Interestingly, at the Pinbarren site, fungal community composition shifted at month 34, which was not associated with treatments. For example, Ascomycota was initially the dominant fungal phyla followed by Basidiomycota at months 10 and 22 at the Pinbarren site. However, Basidiomycota became the most abundant phylum at month 34. Both Ascomycota and Basidiomycota metabolise organic substrates (Hanson et al. 2008) and are sensitive to changes in soil physical and chemical properties such as soil pH, moisture, temperature, and soil nutrient content (Zhao et al. 2018). However, our data do not suggest that this change over time was treatment-dependent because it occurred across all treatments. Microbial shifts can also result from changes in environmental factors such as vegetation cover and revegetation age (Guo et al. 2018). It has been previously reported that there is a distinct shift in fungal communities from Ascomycota in stands of young trees to Basidiomycota in stands of older trees due to changes in litter quality and quantity (Zumsteg et al. 2012; Zhang et al. 2018a) and changes in vegetation cover (Zhang et al. 2018b). Furthermore, in our study, the abundance of Mortierellomycota had increased at month 34 at the Pinbarren site compared with months 10 and 22. Mortierellomycota decomposes plant litter and degrades aromatic hydrocarbons (Osono 2005; Ellegaard-Jensen et al. 2013), and increased abundance of Mortierellomycota is used as an indicator of healthy soil (Zhang et al. 2020). In this study, we did not assess the leaf litter quality, but it is likely that the characteristics of the litter changed as the vegetation matured (Zhang et al. 2018a, b), and may to some extent explain the alteration in the abundance of some communities in our study. We did not observe any major differences in the soil microbial communities among the herbicide treatment groups.
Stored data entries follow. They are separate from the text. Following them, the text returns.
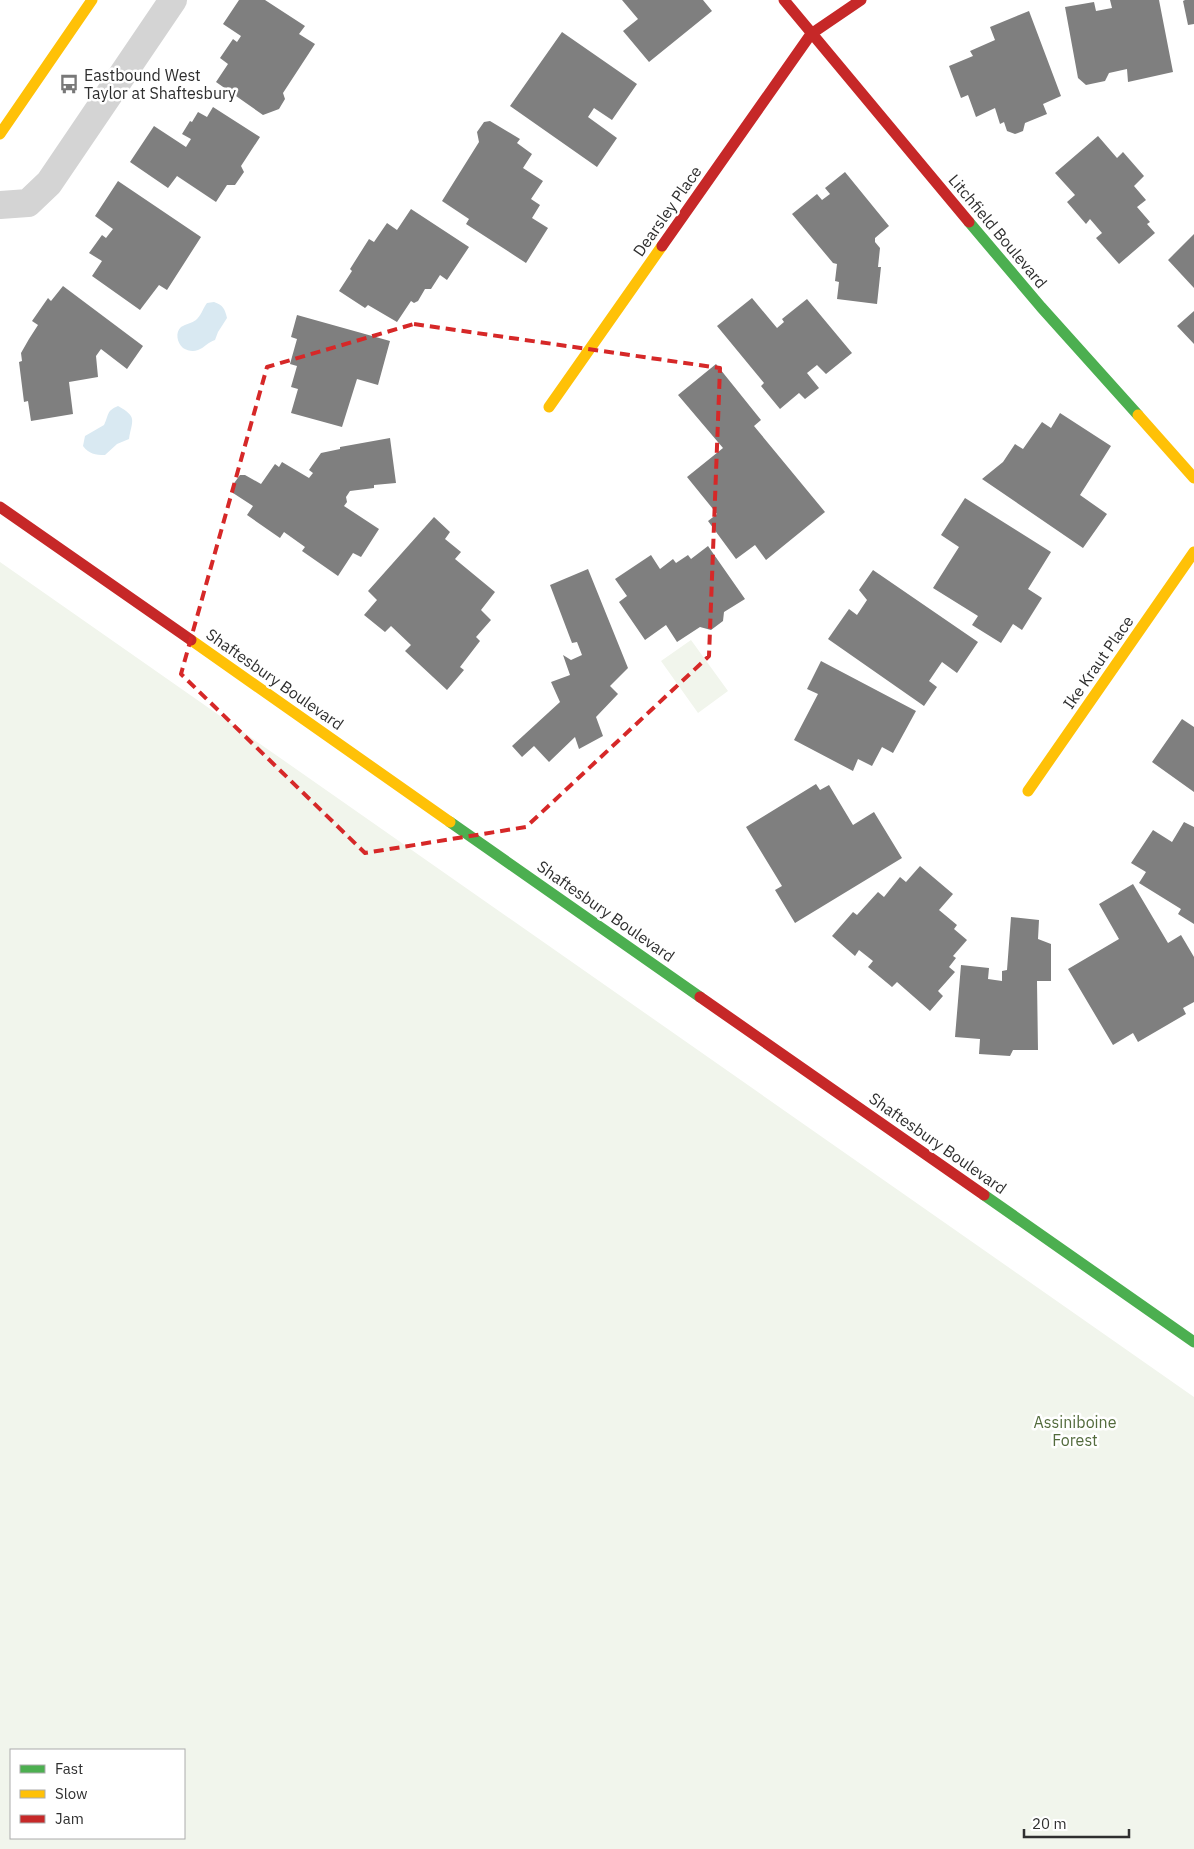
<svg xmlns="http://www.w3.org/2000/svg" width="1194" height="1849" font-family="'IBM Plex Sans',sans-serif">
	<style>
		.green { fill: #f1f5ec; fill-rule: evenodd }
		.water { fill: #d9e9f2 }
		.building { fill: #7f7f7f }
		.lines { fill: none; stroke-linecap: round; stroke-linejoin: round }
		.street { stroke: #d4d4d4; stroke-width: 28 }
		.fast { stroke: #4caf50; stroke-width: 11 }
		.slow { stroke: #ffc107; stroke-width: 11 }
		.jam { stroke: #c62828; stroke-width: 11 }
		.marked { fill: none; stroke: #d62828; stroke-width: 4; stroke-dasharray: 10 6; stroke-linejoin: round }
		.labels { text-anchor: middle; dominant-baseline: central; stroke-width: 5; stroke-linejoin: round; paint-order: stroke }
		.poi-label { font-size: 16px; fill: #2f2f2f; stroke: #fff; text-anchor: start }
		.street-label { font-size: 16px; fill: #2f2f2f; stroke: #fff }
		.park-label { font-size: 16px; fill: #536b3d; stroke: #fff }
	</style>
	<rect width="100%" height="100%" fill="#fff"/>
	<!-- green -->
	<path class="green" d="M0,562L1194,1397V1849H0ZM11,1750H184V1838H11Z
		M691,640L728,691L698,713L661,661Z"/>
	<!-- water -->
	<path class="water" d="M214,302C223,305 225,309 227,318L218,332L215,340C208,342 204,348 198,350C193,352 188,351 183,348C177,343 175,332 181,327C186,324 192,323 196,320C201,316 203,308 207,303Z
		M118,406C138,417 132,420 129,439L117,444L105,455C95,455 89,454 83,446L85,436L104,425C109,415 106,411 118,406Z"/>
	<!-- building -->
	<path class="building" d="M239,0H265L305,26L299,34L315,44L283,93L285,99L279,109L263,115L216,82L228,64L220,58L233,39L237,42L241,36L223,24Z
		M622,0H703L712,11L649,62L623,31L638,19Z
		M1110,0H1159L1173,72L1128,82L1127,69L1109,73L1105,81L1086,85L1078,78L1065,7L1094,2L1096,11L1112,8Z
		M1185,0H1194V24L1188,25L1183,1Z
		M1029,11L1061,96L1043,104L1047,114L1025,123L1023,131L1015,134L1007,131L1004,122L1000,124L995,108L976,117L968,95L961,98L949,66L973,56L970,51L995,40L990,27Z
		M562,32L637,84L612,120L594,108L588,117L617,138L597,167L510,106Z
		M213,107L260,137L241,166L244,172L235,185H227L216,202L177,176L168,188L130,162L154,126L186,147L191,139L182,134L190,121L192,122L198,112L207,117Z
		M490,121L520,139L517,143L532,154L523,168L543,181L531,199L540,205L532,218L548,228L526,263L466,224L469,219L442,201L479,142L477,132L484,122Z
		M1098,136L1117,158L1123,152L1144,176L1134,186L1146,200L1137,207L1150,222L1147,224L1155,233L1119,264L1096,238L1102,233L1090,219L1086,224L1067,202L1075,195L1055,173Z
		M845,172L889,226L875,238V242L880,248L878,267H881L877,304L837,299L839,282L835,281L837,264L833,263L792,214L817,194L822,200L830,194L825,188Z
		M118,181L201,237L167,290L159,285L140,310L92,276L102,261L89,253L102,235L106,238L113,229L95,216Z
		M411,209L469,247L447,280L440,275L431,289H425L418,301L414,303L411,301L397,322L368,305L365,308L339,291L352,271L350,269L369,239L374,242L387,223L397,230Z
		M1194,234V288L1168,260Z
		M63,286L143,346L127,369L101,349L96,356L98,377L69,382L73,414L31,421L28,401L24,402L19,362L22,361L21,353L29,339L38,325L32,321L48,298L51,301Z
		M752,298L777,328L784,322L782,319L807,299L852,353L826,374L817,365L807,373L819,388L805,399L799,393L780,409L761,386L764,383L717,326Z
		M1194,311V344L1177,326Z
		M297,315L390,341L378,385L357,379L342,427L291,413L298,389L291,387L297,366L290,364L297,339L291,337Z
		M716,364L761,420L754,426L825,512L766,560L755,545L736,559L708,521L717,514L687,477L723,448L678,395Z
		M1060,413L1111,446L1080,495L1107,514L1083,548L982,479L1003,462L1015,444L1023,449L1042,422L1051,428Z
		M390,438L396,483L374,485V488L350,491L346,497L347,502L344,506L379,529L361,557L353,553L338,576L302,551L305,547L284,532L280,538L247,515L253,506L233,493L232,486L240,475H245L261,484L275,464L279,467L282,462L309,478L313,473L309,470L321,453L340,449V447Z
		M965,498L1051,552L1028,589L1042,598L1022,630L1013,624L1001,643L972,625L978,616L933,588L959,547L941,535Z
		M434,517L450,532L445,539L461,552L455,559L495,592L481,610L491,620L476,637L480,641L460,667L464,670L447,690L405,651L411,645L391,626L385,632L364,615L377,600L368,591Z
		M708,546L745,599L724,612L723,621L711,630L700,627L677,642L666,625L645,640L619,602L627,596L615,579L651,555L660,569L673,559L676,563L688,555L691,559Z
		M588,569L628,668L610,686L618,694L596,717L603,736L579,749L575,737L549,762L534,746L522,757L512,746L560,702L551,682L570,675L563,655L571,660L582,655L577,642L572,643L550,585Z
		M873,570L978,642L957,673L942,662L929,681L937,687L924,706L828,639L849,609L857,615L867,600L859,590Z
		M821,661L916,711L893,753L882,747L872,766L858,759L853,771L794,740L818,694L807,689Z
		M1182,719L1194,727V792L1152,762Z
		M816,784L820,790L829,785L853,825L874,812L902,858L795,923L775,890L782,886L746,827Z
		M1184,822L1194,827V924L1178,914L1181,909L1139,883L1146,872L1131,863L1153,830L1172,842Z
		M920,866L953,894L939,910L957,925L954,929L967,940L953,956L956,958L949,967L955,972L938,991L943,996L930,1011L897,982L892,987L868,967L873,961L859,950L855,956L832,936L853,912L857,915L878,892L884,897L900,877L906,882Z
		M1133,884L1168,943L1181,935L1194,957V1002L1183,1008L1186,1014L1138,1042L1133,1033L1113,1045L1068,969L1119,939L1099,904Z
		M1011,917L1039,920L1038,939L1051,944V981H1037L1038,1050H1013L1010,1056L979,1054L980,1039L955,1037L961,965L989,968L988,979L1002,981V971L1007,970Z"/>
	<g class="lines">
		<!-- street -->
		<path class="street" d="M0,205L28,203L49,183L173,0"/>
		<!-- fast -->
		<path class="fast" d="M969,222L1041,307L1138,415
			M450,822L700,997
			M984,1195L1194,1342"/>
		<!-- slow -->
		<path class="slow" d="M0,134L92,0
			M549,407L662,246
			M1138,415L1194,478
			M191,640L450,822
			M1028,791L1194,552"/>
		<!-- jam -->
		<path class="jam" d="M784,0L969,222
			M662,246L811,34L861,0
			M0,507L191,640
			M700,997L984,1195"/>
	</g>
	<!-- marked area -->
	<path class="marked" d="M414,324L720,368L709,656L526,827L365,853L181,674L267,367Z"/>
	<!-- icons -->
	<defs>
		<symbol id="bus-bare" viewBox="-9 -9 18 18"><path d="M-5-6H5V4H4V6H2V4H-2V6H-4V4H-5ZM-3.5-4V0h7V-4ZM-3.5 1.2v1.5H-2V1.2ZM2 1.2v1.5H3.5V1.2Z" fill="#787878" stroke="#fff" stroke-width="2.5" paint-order="stroke"/></symbol>
	</defs>
	<g fill-rule="evenodd">
		<use href="#bus-bare" x="55" y="70" width="28" height="28"/>
	</g>
	<g class="labels">
		<!-- poi labels -->
		<g class="poi-label">
			<text x="84" y="75">Eastbound West<tspan x="84" dy="18">Taylor at Shaftesbury</tspan></text>
		</g>
		<!-- street labels -->
		<g class="street-label">
			<text transform="translate(667 211) rotate(-55)">Dearsley Place</text>
			<text transform="translate(998 231) rotate(50)">Litchfield Boulevard</text>
			<text transform="translate(1098 662) rotate(-55)">Ike Kraut Place</text>
			<text transform="translate(275 679) rotate(35)">Shaftesbury Boulevard</text>
			<text transform="translate(606 911) rotate(35)">Shaftesbury Boulevard</text>
			<text transform="translate(938 1143) rotate(35)">Shaftesbury Boulevard</text>
		</g>
		<!-- park labels -->
		<g class="park-label">
			<text x="1075" y="1422">Assiniboine<tspan x="1075" dy="18">Forest</tspan></text>
		</g>
	</g>
	<!-- legend -->
	<rect x="10" y="1749" width="175" height="90" fill="#ffffff" stroke="#acacac"/>
	<rect x="20" y="1765" width="25" height="8" fill="#4caf50" stroke="#acacac"/>
	<text x="55" y="1774" font-size="15" fill="#2f2f2f">Fast</text>
	<rect x="20" y="1790" width="25" height="8" fill="#ffc107" stroke="#acacac"/>
	<text x="55" y="1799" font-size="15" fill="#2f2f2f">Slow</text>
	<rect x="20" y="1815" width="25" height="8" fill="#c62828" stroke="#acacac"/>
	<text x="55" y="1824" font-size="15" fill="#2f2f2f">Jam</text>
	<!-- scale -->
	<path d="M1024 1829v8h105v-8" fill="none" stroke="#2f2f2f" stroke-width="2.5"/>
	<text x="1032" y="1829" font-size="15" fill="#2f2f2f" stroke="#ffffff" stroke-width="4" paint-order="stroke">20 m</text>
</svg>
Our study indicated that overall soil bacterial and fungal composition may not be significantly affected by the application of herbicides in the short term. However, 12 months after cessation of treatment, soil MBC levels were lower than the acceptable threshold of 160 mg kg−1 in the Roundup® and BioWeed™ treatment groups and were significantly lower than in the mulch treatment group. Furthermore, the abundance of a small number of microbial species was lower than in the Roundup® treatment group compared with the mulch treatment group, 12 months after cessation of herbicide application. Our data is therefore suggestive that the application of herbicides may have long-term implications on soil microbes and soil health.

5 Conclusion

This study examined the effects of different weed control methods on soil N cycling and microbial communities in two revegetated riparian zones. No major alteration of soil inorganic N was found among the different herbicides. However, we observed an effect of glyphosate on soil nitrification and denitrification because soil NO3-N was lower in soil following application of Roundup® compared with soil treated with mulch at months 22 and 34 at the Pinbarren site. We did not observe any significant differences in the microbial communities or structure in the soil after the application of Roundup®, BioWeed™, Slasher®, and acetic acid. However, the abundance of a small number of microbial species was lower in the Roundup® treatment group compared with the mulch treatment group,12 months after cessation of herbicide application. Most significantly, we observed that the level of soil MBC after application of Roundup® and BioWeed™ was lower than acceptable thresholds (160 mg kg−1) at month 34 at the Pinbarren site. Furthermore, we observed segregation in soil bacterial and fungal communities between all herbicides and mulch, which persisted 1 year after cessation of herbicide application. This was only observed at one field site, however, which suggested that microbial responses to mulch and herbicides were site-specific. Our study suggested that the application of mulch to assist with riparian revegetation would be beneficial for soil microbial functionality and soil health and that the use of herbicides may have long-lasting effects on soil microbial biomass and microbial communities and should be used with caution as part of an integrated land management plan.